[SUPPLIED DATA]

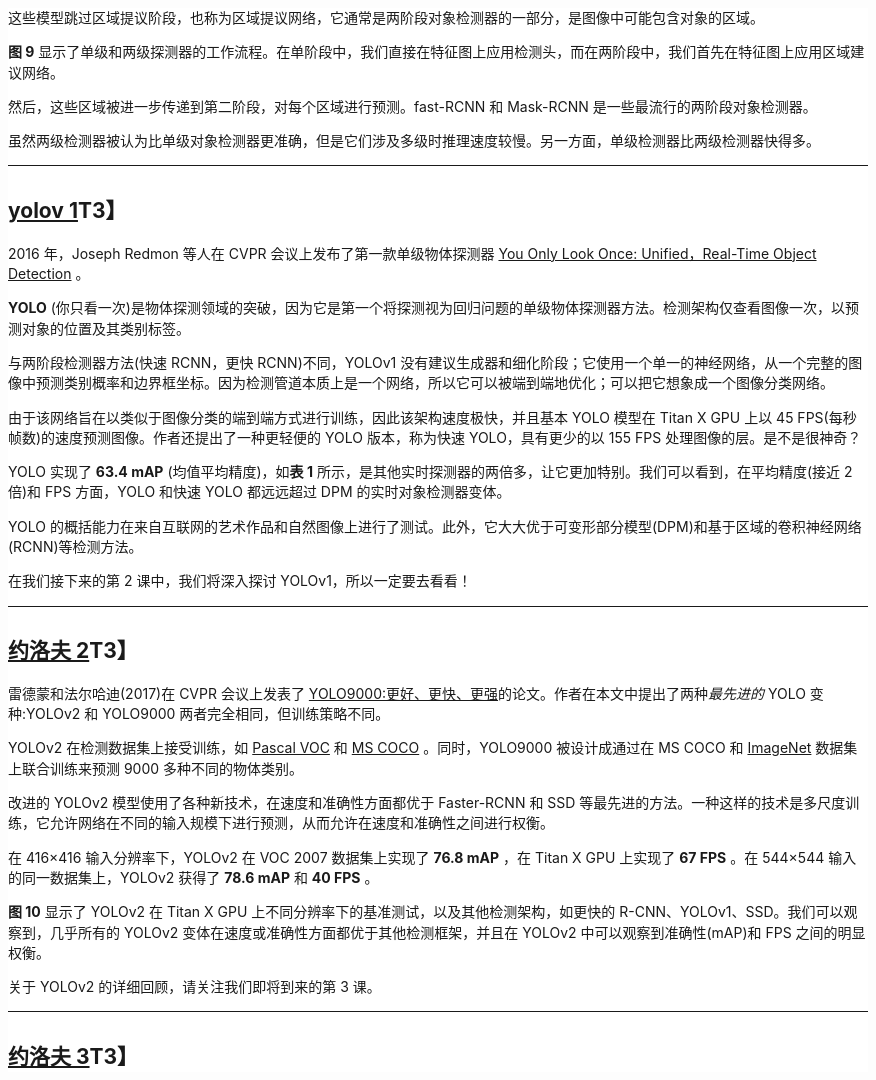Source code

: 这些模型跳过区域提议阶段，也称为区域提议网络，它通常是两阶段对象检测器的一部分，是图像中可能包含对象的区域。

**图 9** 显示了单级和两级探测器的工作流程。在单阶段中，我们直接在特征图上应用检测头，而在两阶段中，我们首先在特征图上应用区域建议网络。

然后，这些区域被进一步传递到第二阶段，对每个区域进行预测。fast-RCNN 和 Mask-RCNN 是一些最流行的两阶段对象检测器。

虽然两级检测器被认为比单级对象检测器更准确，但是它们涉及多级时推理速度较慢。另一方面，单级检测器比两级检测器快得多。

* * *

## **[yolov 1](#TOC)T3】**

2016 年，Joseph Redmon 等人在 CVPR 会议上发布了第一款单级物体探测器 [You Only Look Once: Unified，Real-Time Object Detection](https://www.cv-foundation.org/openaccess/content_cvpr_2016/papers/Redmon_You_Only_Look_CVPR_2016_paper.pdf) 。

**YOLO** (你只看一次)是物体探测领域的突破，因为它是第一个将探测视为回归问题的单级物体探测器方法。检测架构仅查看图像一次，以预测对象的位置及其类别标签。

与两阶段检测器方法(快速 RCNN，更快 RCNN)不同，YOLOv1 没有建议生成器和细化阶段；它使用一个单一的神经网络，从一个完整的图像中预测类别概率和边界框坐标。因为检测管道本质上是一个网络，所以它可以被端到端地优化；可以把它想象成一个图像分类网络。

由于该网络旨在以类似于图像分类的端到端方式进行训练，因此该架构速度极快，并且基本 YOLO 模型在 Titan X GPU 上以 45 FPS(每秒帧数)的速度预测图像。作者还提出了一种更轻便的 YOLO 版本，称为快速 YOLO，具有更少的以 155 FPS 处理图像的层。是不是很神奇？

YOLO 实现了 **63.4 mAP** (均值平均精度)，如**表 1** 所示，是其他实时探测器的两倍多，让它更加特别。我们可以看到，在平均精度(接近 2 倍)和 FPS 方面，YOLO 和快速 YOLO 都远远超过 DPM 的实时对象检测器变体。

YOLO 的概括能力在来自互联网的艺术作品和自然图像上进行了测试。此外，它大大优于可变形部分模型(DPM)和基于区域的卷积神经网络(RCNN)等检测方法。

在我们接下来的第 2 课中，我们将深入探讨 YOLOv1，所以一定要去看看！

* * *

## **[约洛夫 2](#TOC)T3】**

雷德蒙和法尔哈迪(2017)在 CVPR 会议上发表了 [YOLO9000:更好、更快、更强](https://openaccess.thecvf.com/content_cvpr_2017/papers/Redmon_YOLO9000_Better_Faster_CVPR_2017_paper.pdf)的论文。作者在本文中提出了两种*最先进的* YOLO 变种:YOLOv2 和 YOLO9000 两者完全相同，但训练策略不同。

YOLOv2 在检测数据集上接受训练，如 [Pascal VOC](http://host.robots.ox.ac.uk/pascal/VOC/) 和 [MS COCO](https://cocodataset.org/#home) 。同时，YOLO9000 被设计成通过在 MS COCO 和 [ImageNet](https://www.image-net.org/index.php) 数据集上联合训练来预测 9000 多种不同的物体类别。

改进的 YOLOv2 模型使用了各种新技术，在速度和准确性方面都优于 Faster-RCNN 和 SSD 等最先进的方法。一种这样的技术是多尺度训练，它允许网络在不同的输入规模下进行预测，从而允许在速度和准确性之间进行权衡。

在 416×416 输入分辨率下，YOLOv2 在 VOC 2007 数据集上实现了 **76.8 mAP** ，在 Titan X GPU 上实现了 **67 FPS** 。在 544×544 输入的同一数据集上，YOLOv2 获得了 **78.6 mAP** 和 **40 FPS** 。

**图 10** 显示了 YOLOv2 在 Titan X GPU 上不同分辨率下的基准测试，以及其他检测架构，如更快的 R-CNN、YOLOv1、SSD。我们可以观察到，几乎所有的 YOLOv2 变体在速度或准确性方面都优于其他检测框架，并且在 YOLOv2 中可以观察到准确性(mAP)和 FPS 之间的明显权衡。

关于 YOLOv2 的详细回顾，请关注我们即将到来的第 3 课。

* * *

## **[约洛夫 3](#TOC)T3】**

[/SUPPLIED DATA]

> WORK INSTRUCTION:
Make a copy of each line in the records above that has the word "papers".

> SOLUTION TO THE EXERCISE:
2016 年，Joseph Redmon 等人在 CVPR 会议上发布了第一款单级物体探测器 [You Only Look Once: Unified，Real-Time Object Detection](https://www.cv-foundation.org/openaccess/content_cvpr_2016/papers/Redmon_You_Only_Look_CVPR_2016_paper.pdf) 。
雷德蒙和法尔哈迪(2017)在 CVPR 会议上发表了 [YOLO9000:更好、更快、更强](https://openaccess.thecvf.com/content_cvpr_2017/papers/Redmon_YOLO9000_Better_Faster_CVPR_2017_paper.pdf)的论文。作者在本文中提出了两种*最先进的* YOLO 变种:YOLOv2 和 YOLO9000 两者完全相同，但训练策略不同。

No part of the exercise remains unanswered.